TEXTE SOURCE:
André Chassaigne a coutume de souligner l'importance du choix des mots. Passer du titre de « ministre de la défense » à celui de « ministre des armées » doit donc avoir son importance. Vous parlez de la deuxième armée du « monde libre », madame la ministre, mais la notion de « monde libre » suggère aussi celle d'un monde à libérer. Avec qui le ferons-nous, et comment ? Quel est ce monde ? Cela implique que le ministère des armées devienne, de facto, celui de la guerre. C'est pourquoi ce projet de loi de programmation militaire nous inquiète. S'il y a un monde à libérer, comment les choses se dérouleront-elles ? Je vous invite donc à développer ce concept de « monde libre », que nous avons du mal à appréhender.

CONTENU DES DONNÉES:
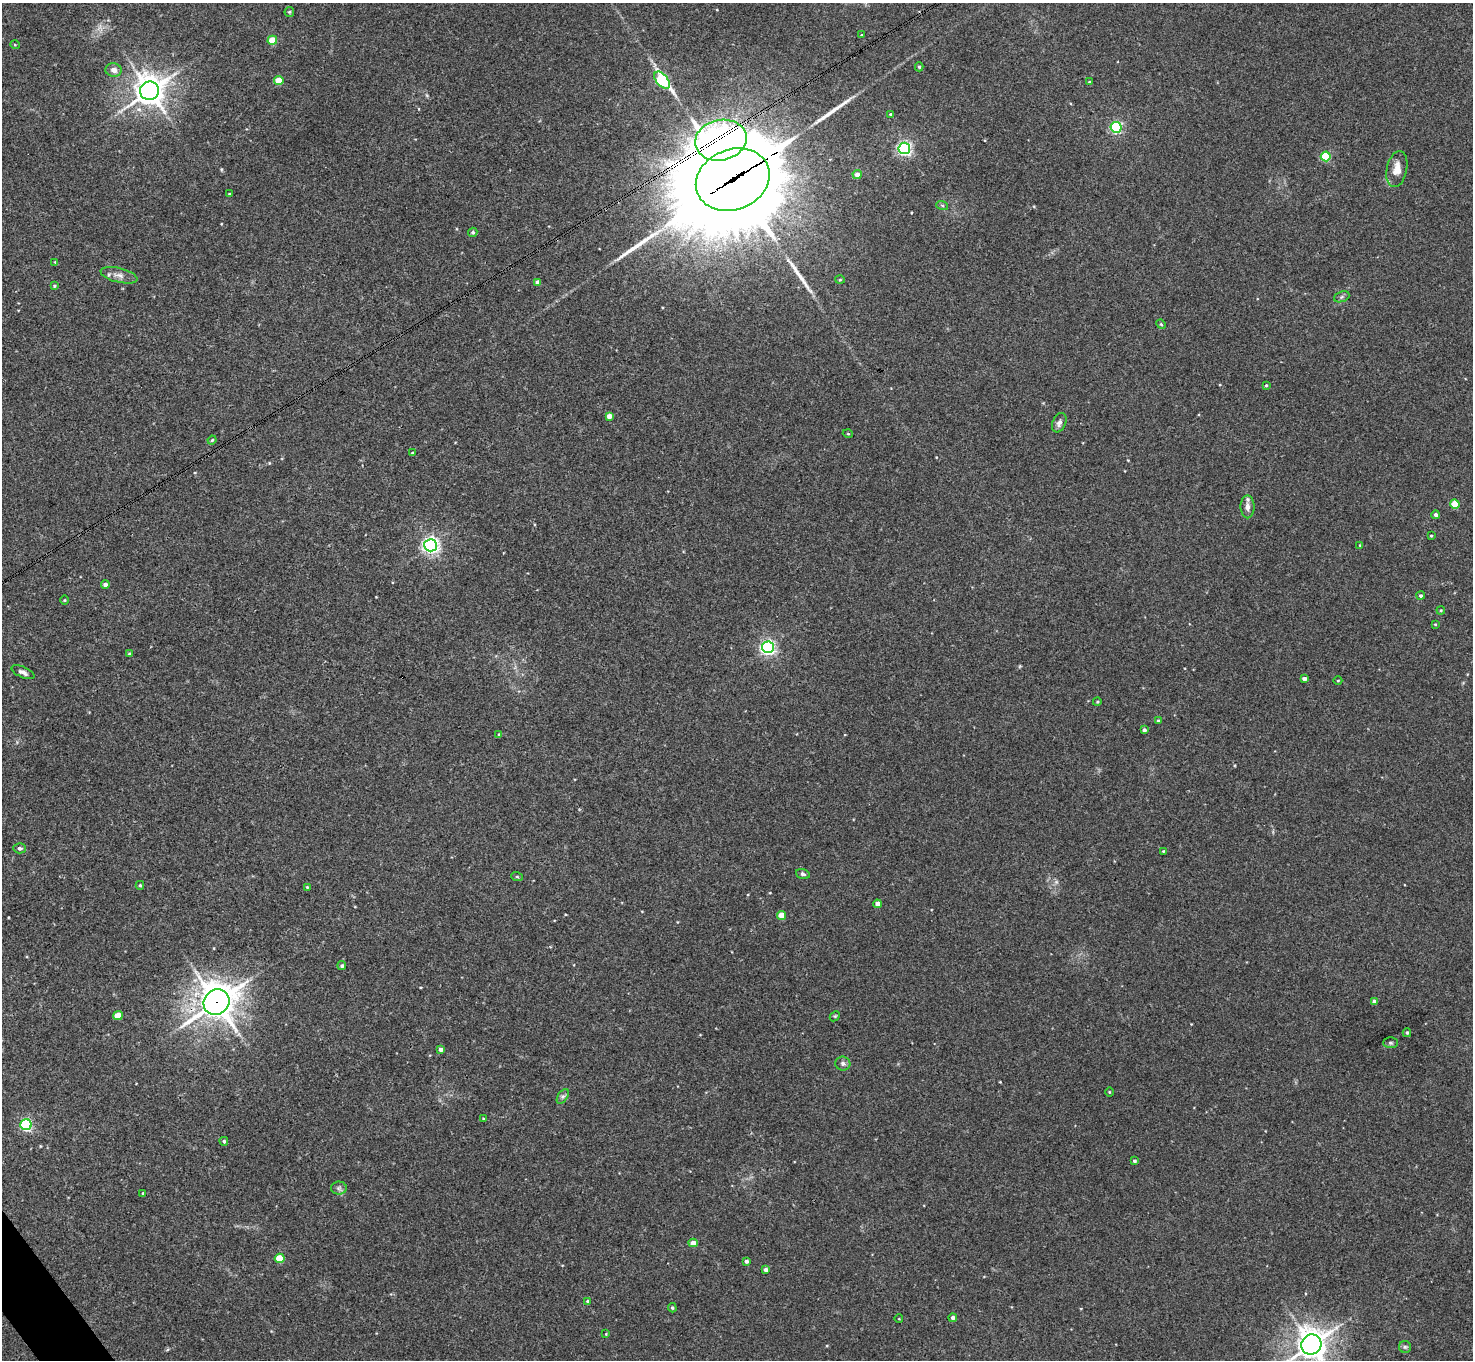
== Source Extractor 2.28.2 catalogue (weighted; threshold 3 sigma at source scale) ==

EXERCICES À RÉALISER:
• 1. Relevez chaque expression placée entre guillemets dans l'intervention, sans répéter celles qui reviennent plusieurs fois.
• 2. Modifiez l'intervention en recopiant le passage qui va de « André Chassaigne a » jusqu'à « mal à appréhender. » inclus, avec « préoccupe » à la place de « inquiète ».
• 3. Selon l'intervention, quel titre a remplacé celui de « ministre de la défense » ?
Les données n'ont aucun lien avec l'intervention.

CORRIGÉ:
• 1.
ministre de la défense
ministre des armées
monde libre

• 2.
André Chassaigne a coutume de souligner l'importance du choix des mots. Passer du titre de « ministre de la défense » à celui de « ministre des armées » doit donc avoir son importance. Vous parlez de la deuxième armée du « monde libre », madame la ministre, mais la notion de « monde libre » suggère aussi celle d'un monde à libérer. Avec qui le ferons-nous, et comment ? Quel est ce monde ? Cela implique que le ministère des armées devienne, de facto, celui de la guerre. C'est pourquoi ce projet de loi de programmation militaire nous préoccupe. S'il y a un monde à libérer, comment les choses se dérouleront-elles ? Je vous invite donc à développer ce concept de « monde libre », que nous avons du mal à appréhender.

• 3. Le titre de « ministre des armées ».